In this brief note I want to draw attention to some of the features in the LRA protocol that can help service writers manage failures. LRA is a transaction protocol that provides certain desirable properties for building reliable systems such as Atomicity, (eventual) Consistency and Durability. Providing this level of assurance is non trivial but the protocol provides a simple model that can help participants to easily play their part in enabling such systems.

LRA is not just for orchestrating services, it is as equally as important for managing failures. Apart from the specification I have not seen many posts, articles etc covering this important topic, and it is this deficit that I’d like to address in some posts. I had wanted to kick off with an article and demonstration of participant failover but I hit an issue while writing the demo which we need to release the fix for before I can showcase that. So instead, in this post I’ll just bring to the readers attention one or two, but by no means all, of the main features that service writers can use to help them to create more reliable microservices, a preview if you like, before going into more depth in a subsequent post.

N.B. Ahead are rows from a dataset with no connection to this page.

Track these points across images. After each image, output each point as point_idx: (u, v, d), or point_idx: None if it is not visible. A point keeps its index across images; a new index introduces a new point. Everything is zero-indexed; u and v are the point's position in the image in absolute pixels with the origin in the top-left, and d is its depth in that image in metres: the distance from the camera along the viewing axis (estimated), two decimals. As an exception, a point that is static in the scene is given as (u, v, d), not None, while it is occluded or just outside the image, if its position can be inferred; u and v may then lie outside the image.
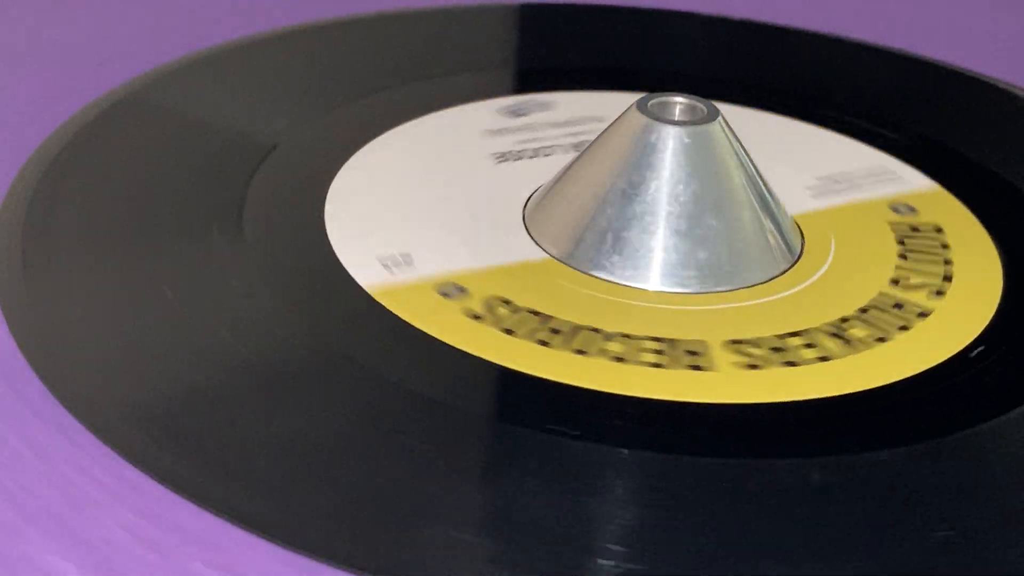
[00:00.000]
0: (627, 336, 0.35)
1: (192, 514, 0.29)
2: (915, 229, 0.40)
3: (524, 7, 0.52)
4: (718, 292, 0.37)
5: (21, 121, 0.41)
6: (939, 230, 0.40)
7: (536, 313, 0.35)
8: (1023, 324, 0.37)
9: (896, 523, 0.30)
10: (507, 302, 0.35)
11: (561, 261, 0.37)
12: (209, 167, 0.39)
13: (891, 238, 0.39)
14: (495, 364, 0.34)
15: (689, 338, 0.35)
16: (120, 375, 0.33)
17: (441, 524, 0.30)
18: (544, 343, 0.34)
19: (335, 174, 0.40)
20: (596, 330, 0.35)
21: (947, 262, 0.38)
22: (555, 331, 0.35)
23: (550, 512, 0.30)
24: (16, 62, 0.45)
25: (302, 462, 0.31)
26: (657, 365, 0.34)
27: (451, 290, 0.36)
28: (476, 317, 0.35)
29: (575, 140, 0.42)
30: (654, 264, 0.37)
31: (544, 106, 0.43)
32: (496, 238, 0.38)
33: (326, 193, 0.39)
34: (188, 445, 0.31)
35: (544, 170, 0.40)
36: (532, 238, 0.38)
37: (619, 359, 0.34)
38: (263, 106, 0.43)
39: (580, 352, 0.34)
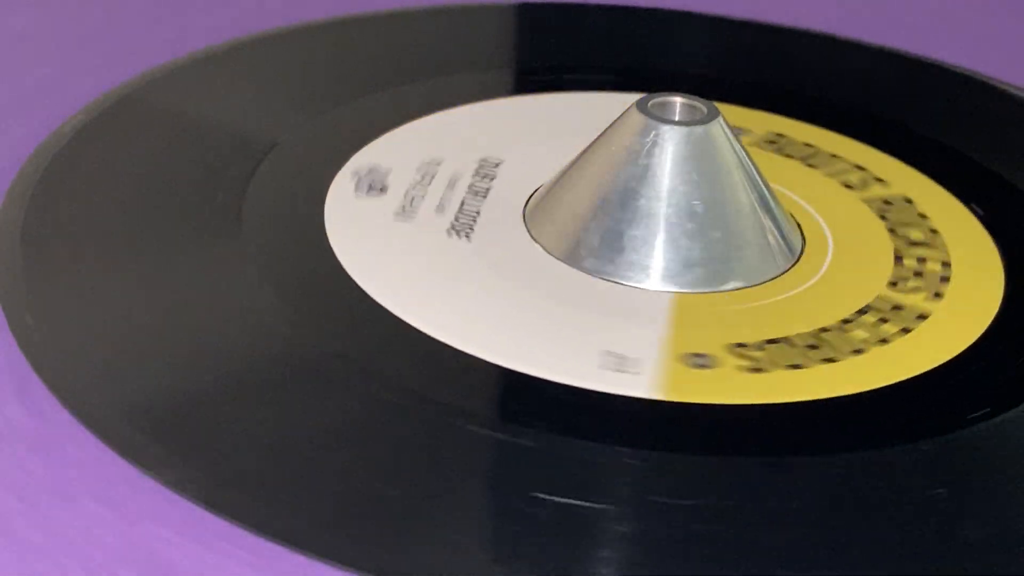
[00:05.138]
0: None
1: (192, 514, 0.29)
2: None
3: (524, 7, 0.52)
4: (718, 292, 0.37)
5: (21, 121, 0.41)
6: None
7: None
8: (1023, 324, 0.37)
9: (895, 523, 0.30)
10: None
11: (561, 260, 0.37)
12: (209, 167, 0.39)
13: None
14: (495, 364, 0.33)
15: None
16: (120, 375, 0.33)
17: (441, 524, 0.30)
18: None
19: (335, 174, 0.40)
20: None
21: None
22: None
23: (550, 512, 0.30)
24: (16, 62, 0.45)
25: (302, 462, 0.31)
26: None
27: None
28: None
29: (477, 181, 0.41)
30: (654, 264, 0.37)
31: (383, 172, 0.42)
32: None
33: (326, 193, 0.39)
34: (188, 445, 0.31)
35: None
36: (532, 237, 0.38)
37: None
38: (263, 106, 0.43)
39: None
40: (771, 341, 0.35)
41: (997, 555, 0.30)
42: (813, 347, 0.35)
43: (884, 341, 0.35)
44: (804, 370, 0.34)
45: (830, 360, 0.35)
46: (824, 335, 0.35)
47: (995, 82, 0.48)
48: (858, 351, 0.35)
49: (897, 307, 0.37)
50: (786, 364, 0.34)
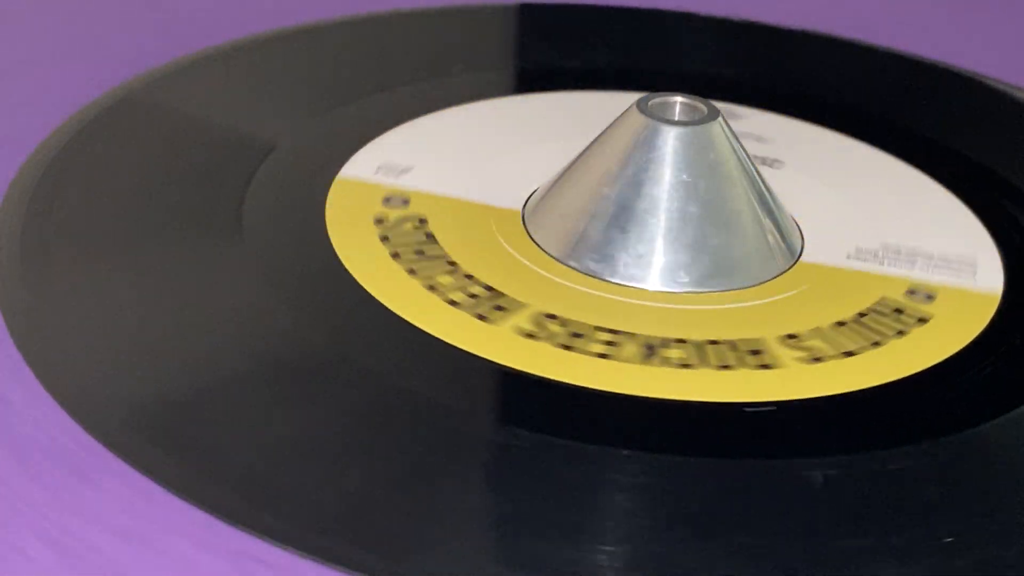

Some remarkable items to consider include:

  1. Failing participants must be restarted. There is an option to change the callbacks on restart, any of the endpoints can be changed, even passing over responsibility for, say, the compensation to some other microservice. Likewise, failing coordinators must be restarted if progress of LRAs is to be made.
  2. There is an @Status annotation on participants that the coordinator can use to monitor participant progress and to enable participants to fully participate in the recovery protocol, in particular there is support for non-idempotent compensate endpoints; if there is an @Status endpoint and the compensate endpoint has previously returned a 202 Accepted HTTP status code, then it will periodically poll the status endpoint until the participant reports that it has reached an end state. The @Forget annotation is used by the coordinator to inform the participant that it is free to clean up.
  3. There are state transitions which participants use to notify the coordinator of failures (FailedToCompensate and FailedToComplete) and of transitory states (Compensating and Completing).
  4. Managing timeouts, although the actions supported by the protocol are long running careful choice of time limits for actions can bound failure windows and reduce the need for complicated recover procedures.
  5. And of course there is support for nested Long Running Actions which is a jewel in the toolkit for building reliable distributed systems.

That’s all for now - I’ve deliberately kept the ideas brief and high level so that they can be explored in greater depth later.